• PASSAGE AFFICHÉ:
==================================================

I – Combiner la spectroscopie de fluorescence avec des structures photoniques
La spectroscopie de fluorescence est devenue une technique incontournable pour l’analyse
biochimique grâce à sa forte efficacité optique et à la vaste librairie de sondes moléculaires
disponibles. L’essence même de la fluorescence repose sur les phénomènes d’absorption et
d’émission de photons par des molécules. Améliorer le rendement d’émission (ou brillance)

==================================================

• DONNÉES ENREGISTRÉES:
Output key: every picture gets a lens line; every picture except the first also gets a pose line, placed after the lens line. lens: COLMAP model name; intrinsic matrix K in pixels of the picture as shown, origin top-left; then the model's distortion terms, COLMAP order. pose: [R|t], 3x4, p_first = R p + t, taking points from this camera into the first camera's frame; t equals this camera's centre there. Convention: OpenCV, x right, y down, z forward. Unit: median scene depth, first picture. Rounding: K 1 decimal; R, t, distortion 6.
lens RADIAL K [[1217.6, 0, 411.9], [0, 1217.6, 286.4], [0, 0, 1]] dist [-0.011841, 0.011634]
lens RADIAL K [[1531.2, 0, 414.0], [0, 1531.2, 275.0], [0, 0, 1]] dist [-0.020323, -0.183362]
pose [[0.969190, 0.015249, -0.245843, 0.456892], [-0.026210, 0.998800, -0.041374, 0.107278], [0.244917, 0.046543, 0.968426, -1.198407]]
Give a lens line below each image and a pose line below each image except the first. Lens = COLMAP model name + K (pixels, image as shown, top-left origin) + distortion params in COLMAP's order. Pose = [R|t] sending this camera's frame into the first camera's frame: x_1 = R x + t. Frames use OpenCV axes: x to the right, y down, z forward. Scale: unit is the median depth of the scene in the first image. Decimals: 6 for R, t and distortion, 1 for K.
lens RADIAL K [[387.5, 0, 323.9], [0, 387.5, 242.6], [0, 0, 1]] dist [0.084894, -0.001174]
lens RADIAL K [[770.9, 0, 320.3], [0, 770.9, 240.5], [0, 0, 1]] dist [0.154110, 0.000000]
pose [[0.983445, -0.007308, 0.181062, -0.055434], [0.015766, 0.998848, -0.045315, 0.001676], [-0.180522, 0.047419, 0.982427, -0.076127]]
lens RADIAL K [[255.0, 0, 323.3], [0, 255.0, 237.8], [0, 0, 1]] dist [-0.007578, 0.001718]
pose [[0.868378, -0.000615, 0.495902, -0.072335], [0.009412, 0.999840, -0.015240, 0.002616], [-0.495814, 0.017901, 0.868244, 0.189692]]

==================================================

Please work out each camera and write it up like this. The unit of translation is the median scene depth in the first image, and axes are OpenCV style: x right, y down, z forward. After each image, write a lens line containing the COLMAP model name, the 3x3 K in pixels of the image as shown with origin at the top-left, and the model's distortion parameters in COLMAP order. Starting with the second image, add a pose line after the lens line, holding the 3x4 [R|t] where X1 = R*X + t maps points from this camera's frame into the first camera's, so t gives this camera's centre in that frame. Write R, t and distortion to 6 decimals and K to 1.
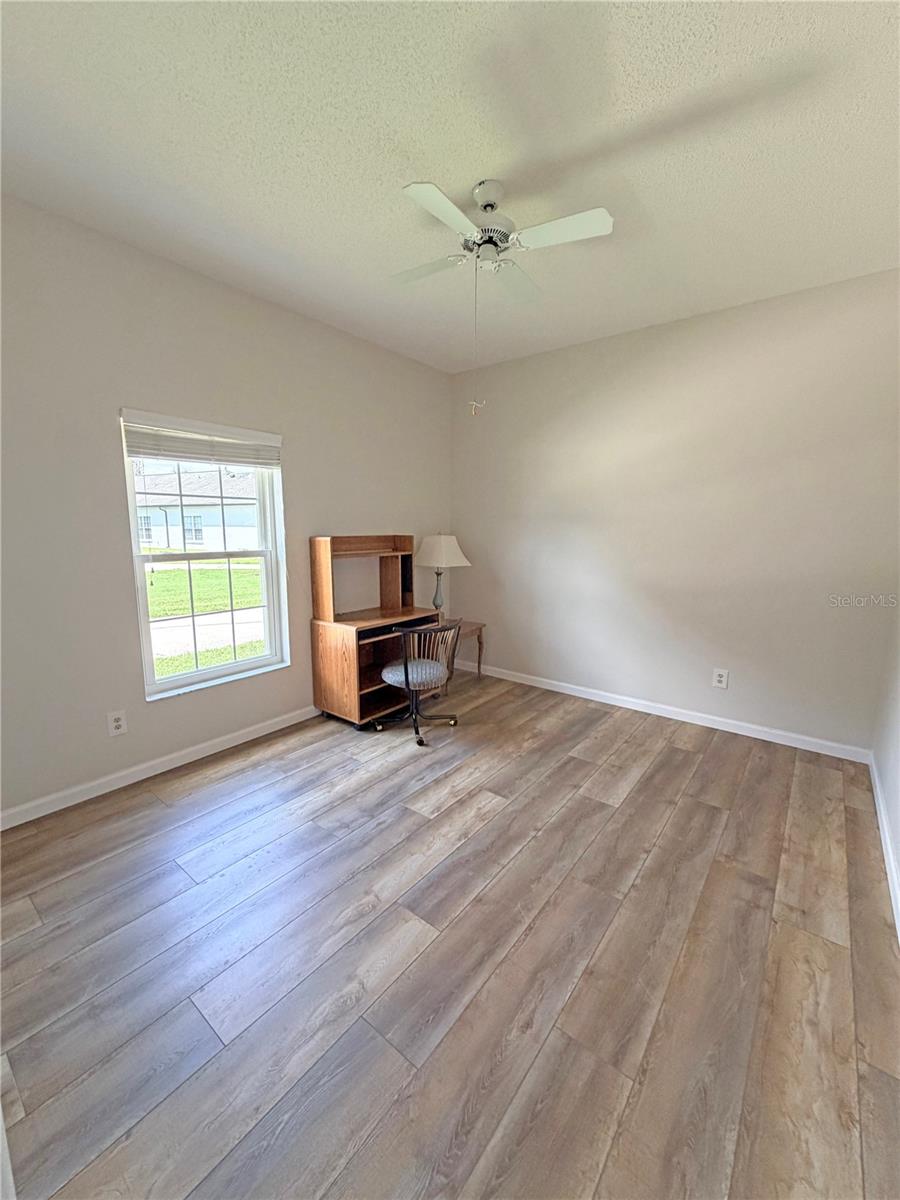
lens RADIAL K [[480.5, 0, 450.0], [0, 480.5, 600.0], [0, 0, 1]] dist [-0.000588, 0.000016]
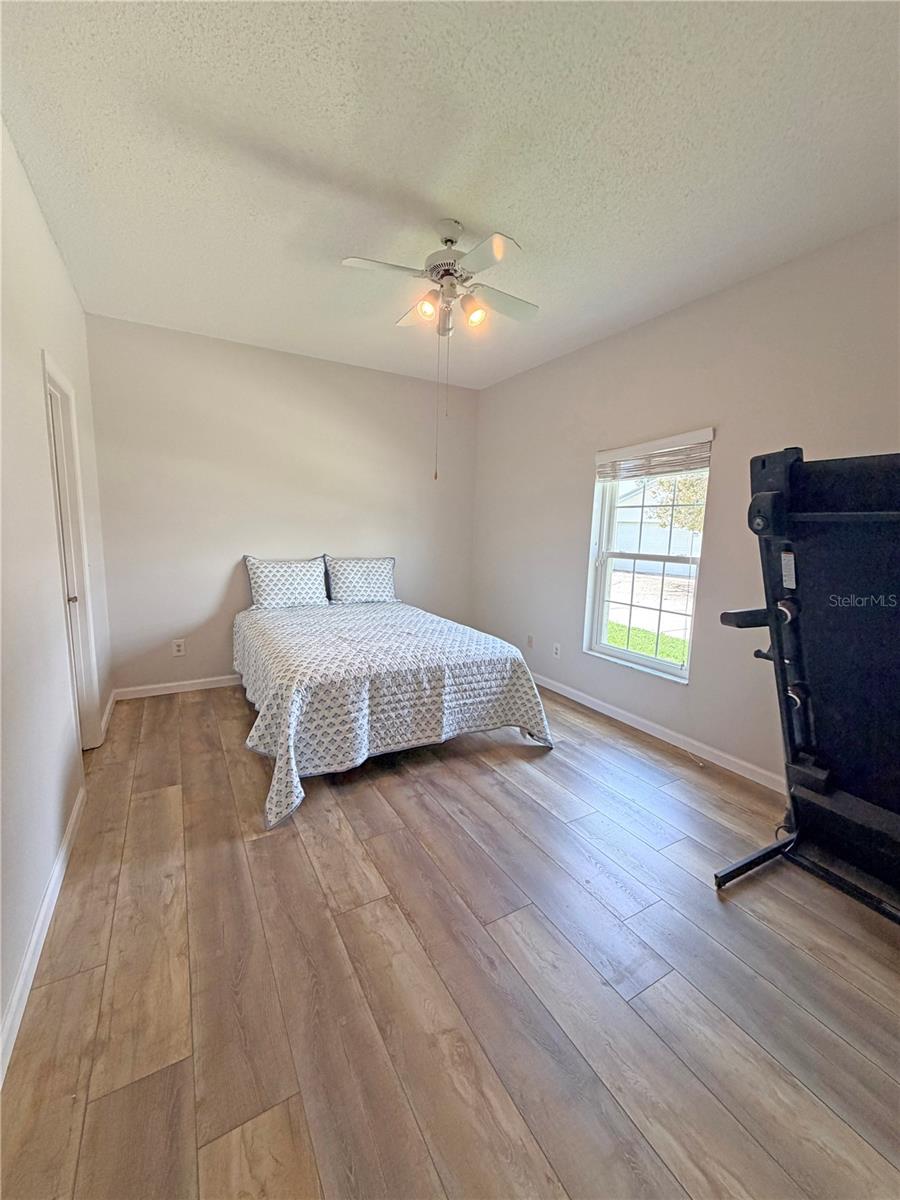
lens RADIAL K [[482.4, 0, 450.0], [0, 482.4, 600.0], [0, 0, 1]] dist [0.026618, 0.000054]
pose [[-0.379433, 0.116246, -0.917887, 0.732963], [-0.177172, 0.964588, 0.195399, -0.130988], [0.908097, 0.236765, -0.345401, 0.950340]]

==================================================

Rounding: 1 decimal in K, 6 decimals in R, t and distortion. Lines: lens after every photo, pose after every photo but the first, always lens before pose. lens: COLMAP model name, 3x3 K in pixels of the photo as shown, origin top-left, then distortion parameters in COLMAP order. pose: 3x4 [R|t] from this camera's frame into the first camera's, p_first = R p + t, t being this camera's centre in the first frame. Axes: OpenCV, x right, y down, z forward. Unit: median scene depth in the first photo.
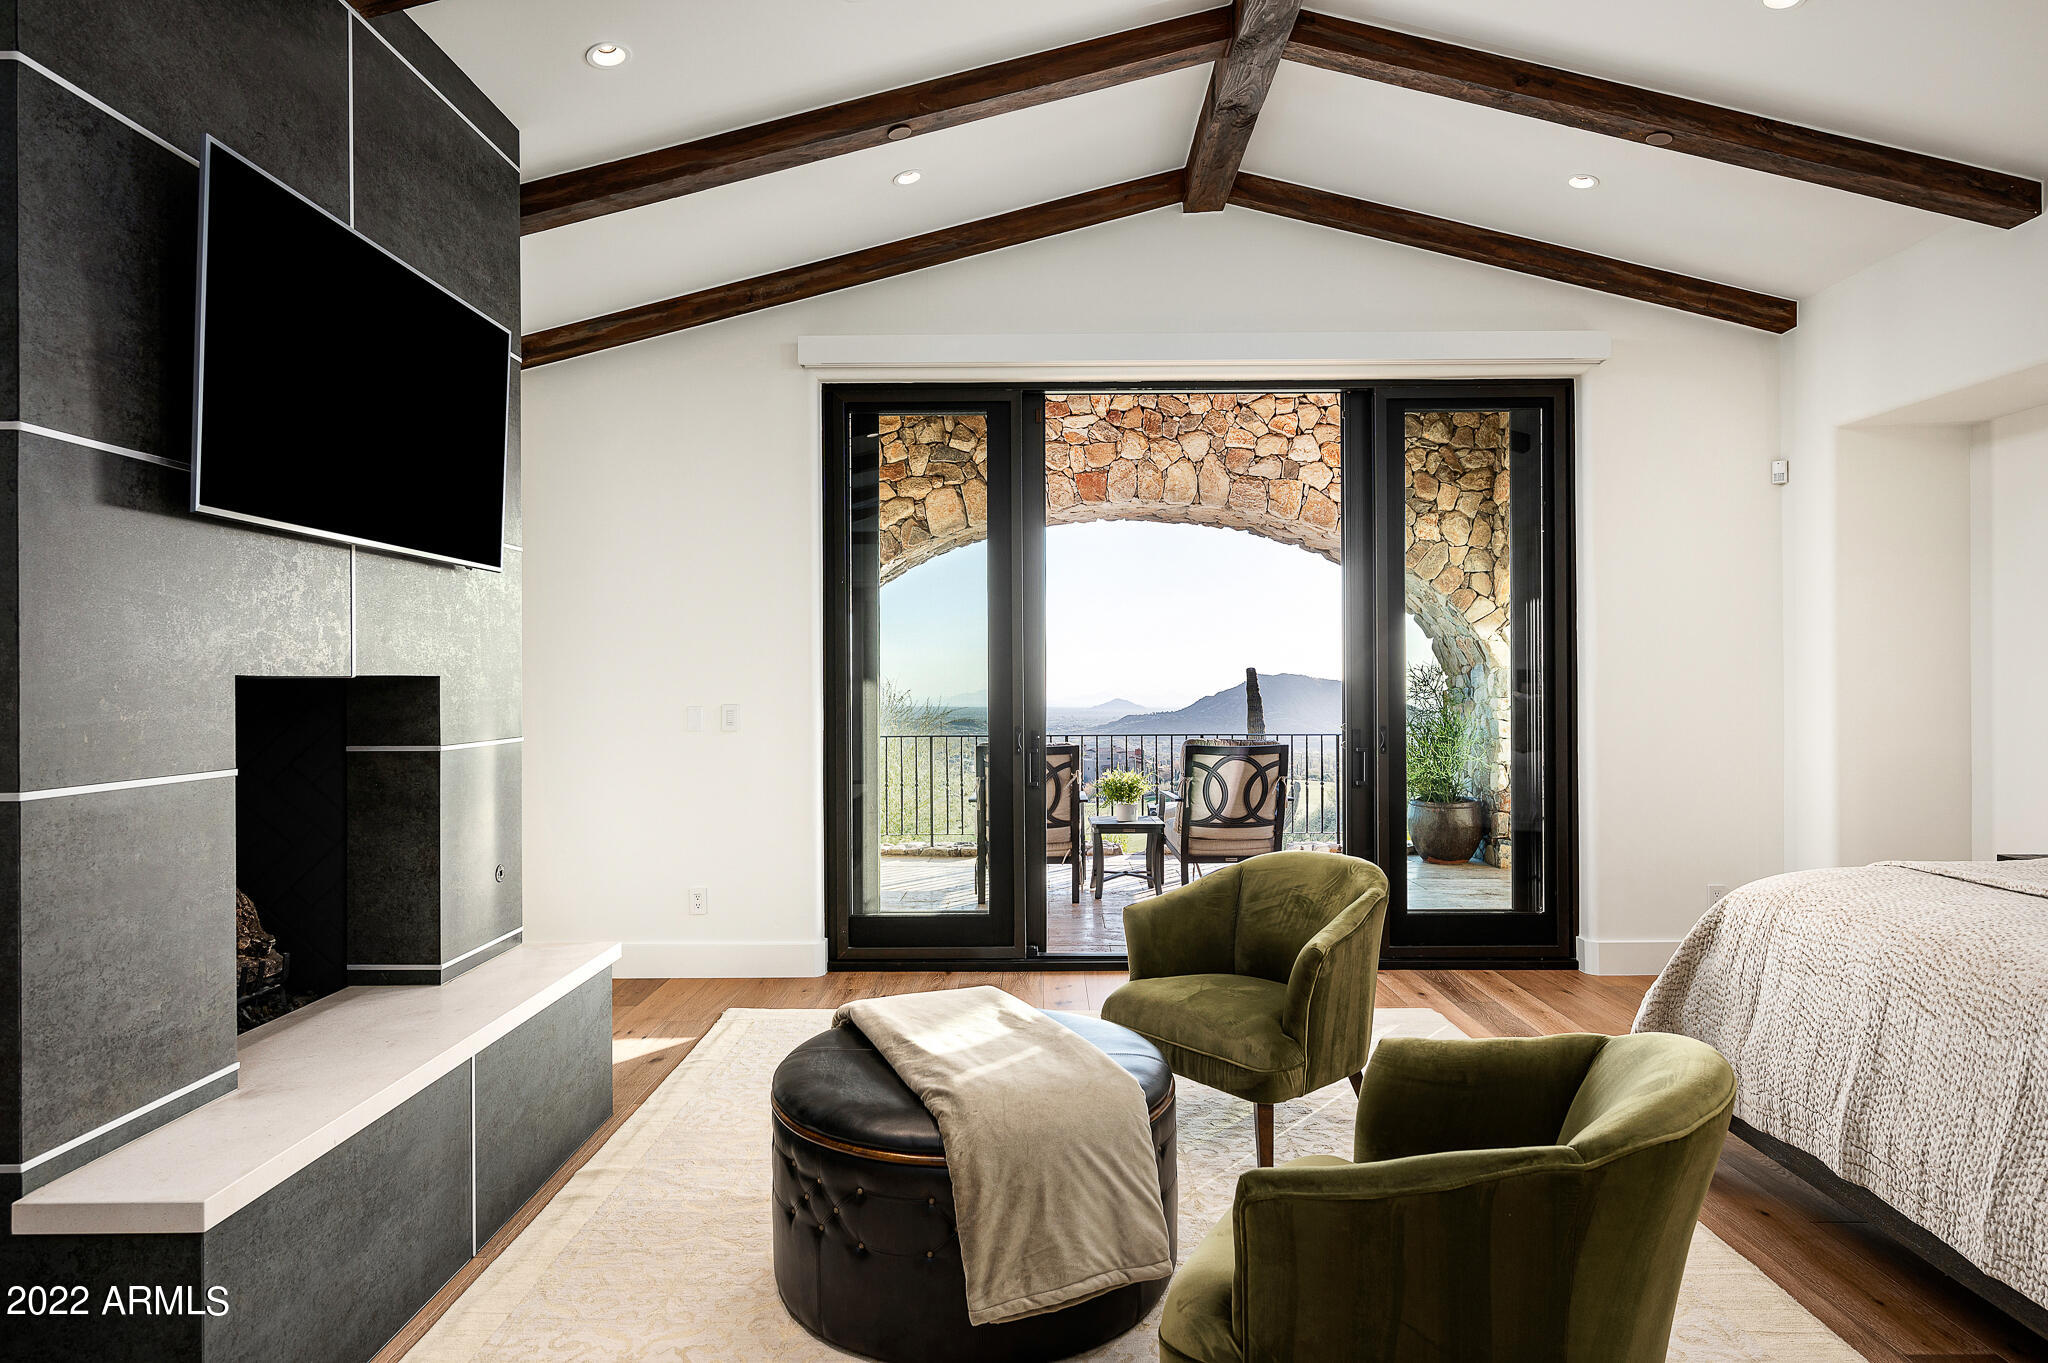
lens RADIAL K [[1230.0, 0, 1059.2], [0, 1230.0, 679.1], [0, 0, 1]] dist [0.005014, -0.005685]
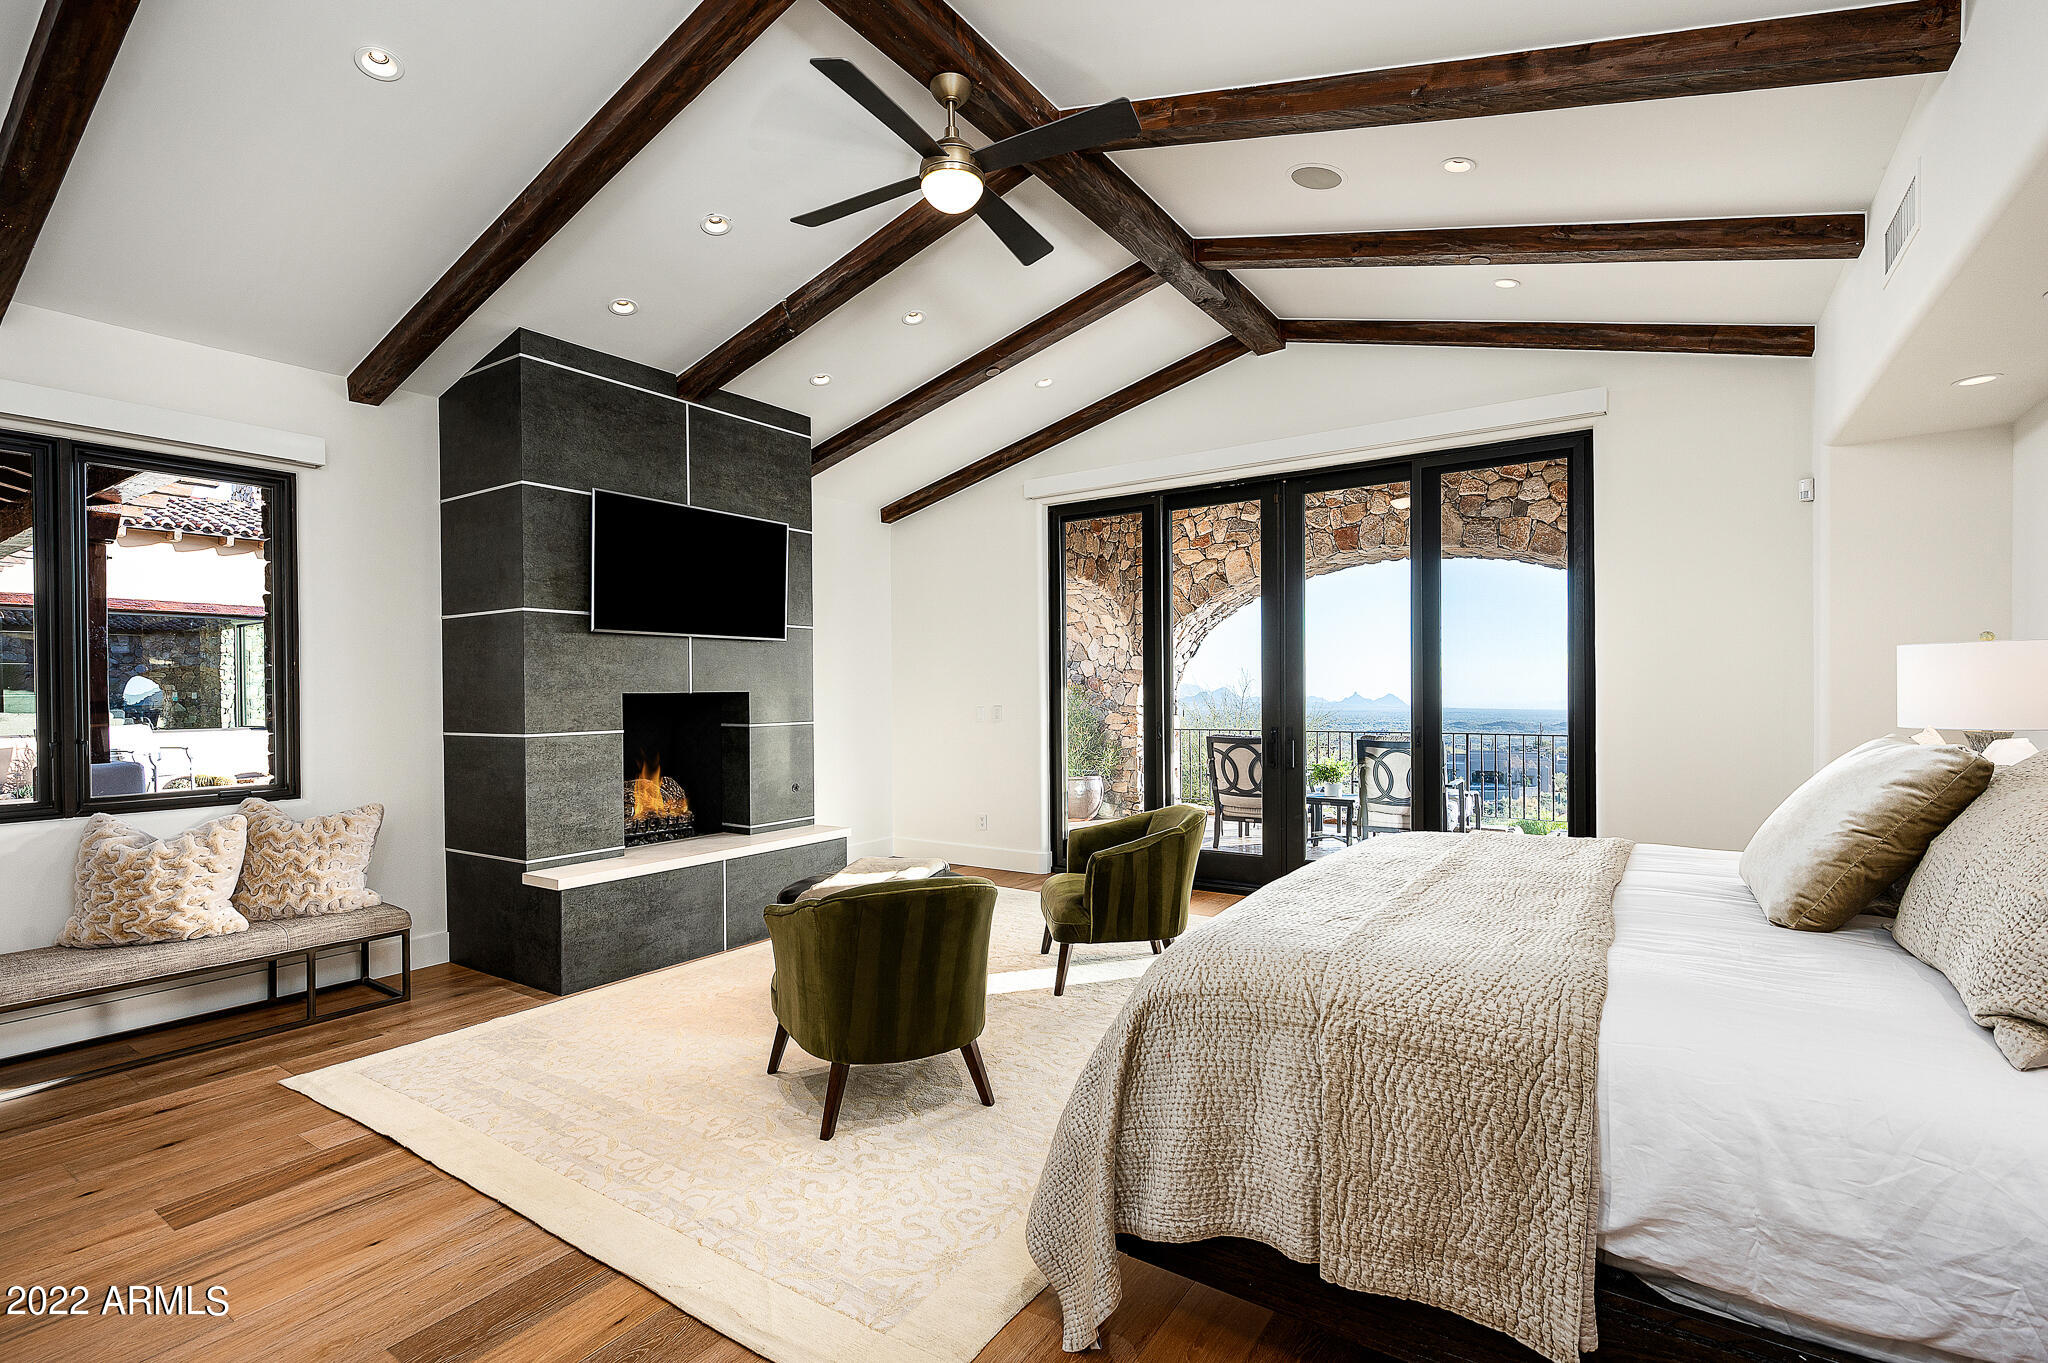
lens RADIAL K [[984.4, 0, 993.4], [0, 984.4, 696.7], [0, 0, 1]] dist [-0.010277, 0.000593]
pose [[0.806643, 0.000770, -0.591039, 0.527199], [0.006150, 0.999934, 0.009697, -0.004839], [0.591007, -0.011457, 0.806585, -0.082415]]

==================================================

• TRAVAIL À RÉALISER: Renvoyez, s'il vous plaît, la partie du passage sur la spectroscopie de fluorescence qui commence à « I – Combiner » et se termine à « d’émission (ou brillance) », sans rien y changer.

• RÉSULTAT:
I – Combiner la spectroscopie de fluorescence avec des structures photoniques
La spectroscopie de fluorescence est devenue une technique incontournable pour l’analyse
biochimique grâce à sa forte efficacité optique et à la vaste librairie de sondes moléculaires
disponibles. L’essence même de la fluorescence repose sur les phénomènes d’absorption et
d’émission de photons par des molécules. Améliorer le rendement d’émission (ou brillance)